I wonder if the fact that I connect via Comcast could be the problem?

- Bob


----------



## michaelsanford (Apr 7, 2004)

bunner bob said:
			
		

> First, there seems to be nowhere to input your password in SSH Tunnel Mgr. There's a space for the host, and for the login, but none for password. Do I combine password and login somehow - userassword or something?



SSH Tunnel Manager uses a third-party utility called SSHAskPass (I believe that's the name at least) that is supposed to handle that for you; I never got it to work, that's why I stopped using SSH TM, so I'm afraid I can't help you there.



			
				bunner bob said:
			
		

> Second, I know I want to redirect local port 21 to remote port 21, so then I'll connect to my local host (127.0.0.1) on port 21. There are two input areas - one for local redirect and one for remote redirect. Each one has an in and out port and a host name (or lan name for the local one).
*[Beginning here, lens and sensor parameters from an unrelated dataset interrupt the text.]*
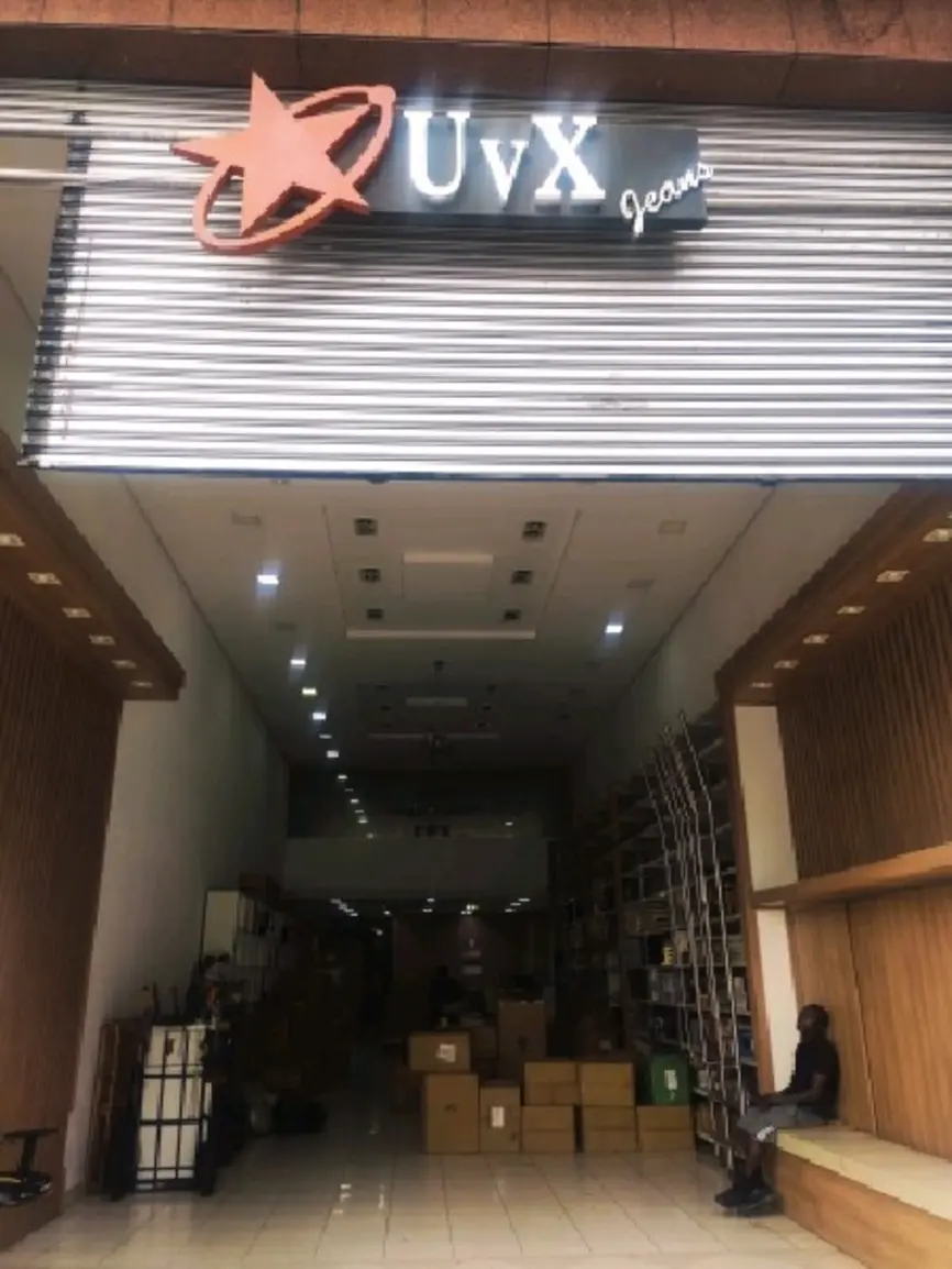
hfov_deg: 53.1
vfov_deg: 67.3
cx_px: 476
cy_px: 634
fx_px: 953
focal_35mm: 26
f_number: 1.75
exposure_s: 1/175
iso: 112
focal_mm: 4.77
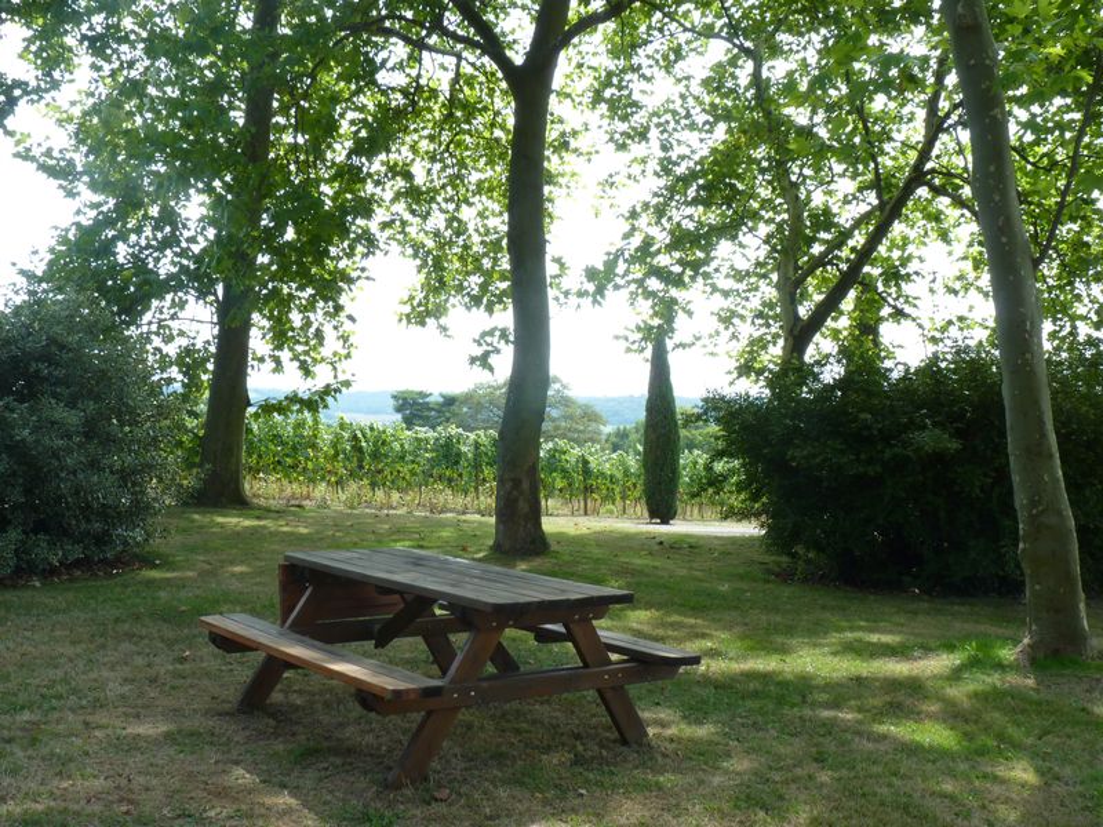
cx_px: 552
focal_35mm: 38
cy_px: 414
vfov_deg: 37.7
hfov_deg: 49.0
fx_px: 1211
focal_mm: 6.8
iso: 80
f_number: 6.3
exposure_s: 1/60
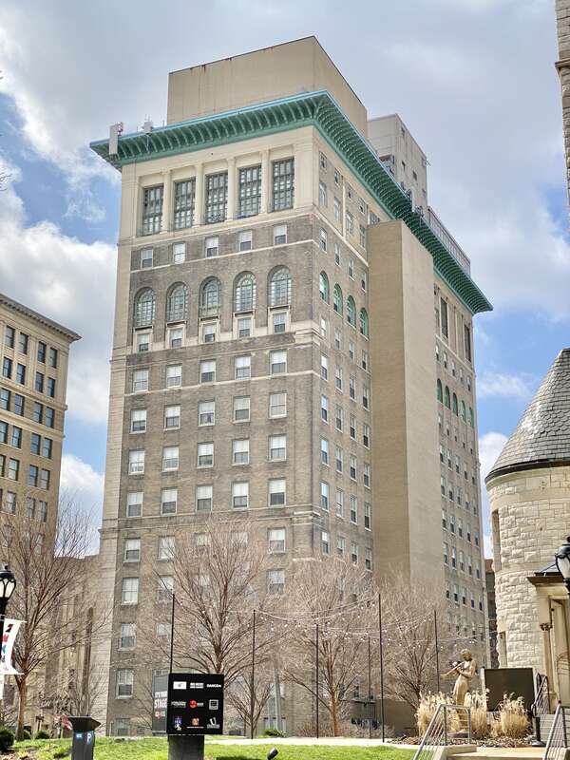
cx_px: 285
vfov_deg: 36.8
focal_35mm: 52
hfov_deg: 28.0
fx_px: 1142
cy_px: 380
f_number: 2
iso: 20
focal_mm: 6
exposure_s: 1/2817
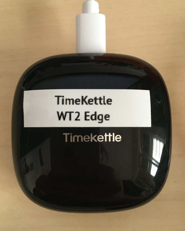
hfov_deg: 47.1
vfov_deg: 57.2
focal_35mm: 31
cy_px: 117
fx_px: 212
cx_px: 93
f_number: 2.2
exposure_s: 1/20
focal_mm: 4.15
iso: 200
I don't _quite_ remember what the interface looked like, but there are indeed two types of SSH redirects : local and remote. A local redirect does what you want (directs a local port to a port on the remote machine), that's for connecting to services on the remote machine. A remote redirect however is more like bouncing to yet a third machine via the one you're connected to via SSH.

For example, I am outside my home LAN on my iBook and SSH to my iMac inside my LAN. I use a local redirect to connect to my iMac's AppleShare file services, and a remot redirect to connect to my router (my iMac connects to my router and feeds the config page over the tunnel).

By the way I would suggest you not redirect to your local port 21, I'd use a port that's not used by a service, like 46021 (high port that's not assigned anything).

If you really need to use GoLive I'm sure someone else will post a better fix, but a band-aid solution would be to use just the "sftp" utility from the terminal...


----------



## bunner bob (Apr 7, 2004)

I got it to work, using the SSH tunnel option in Fugu. I turn on Remote Login in Sharing prefs, then open a tunnel from local port 1040 to remote port 21, with my local machine hosting the tunnel. Instructions are in Fugu's documentation. Works pretty well, except there's no handy way to save prefs for an SSH connection in Fugu, so you have to hand-type each time.

The only "need" for Golive is that it provides such an elegant way to manage file transfers and updates. One of my sites has over 3000 files on it, and Golive does a pretty fair job of keeping track of which files have changed, and only uploading those ones. Frankly I do all my coding in BBEdit, except for, occasionally, a bit of quick page structuring in Golive.


- Bob


----------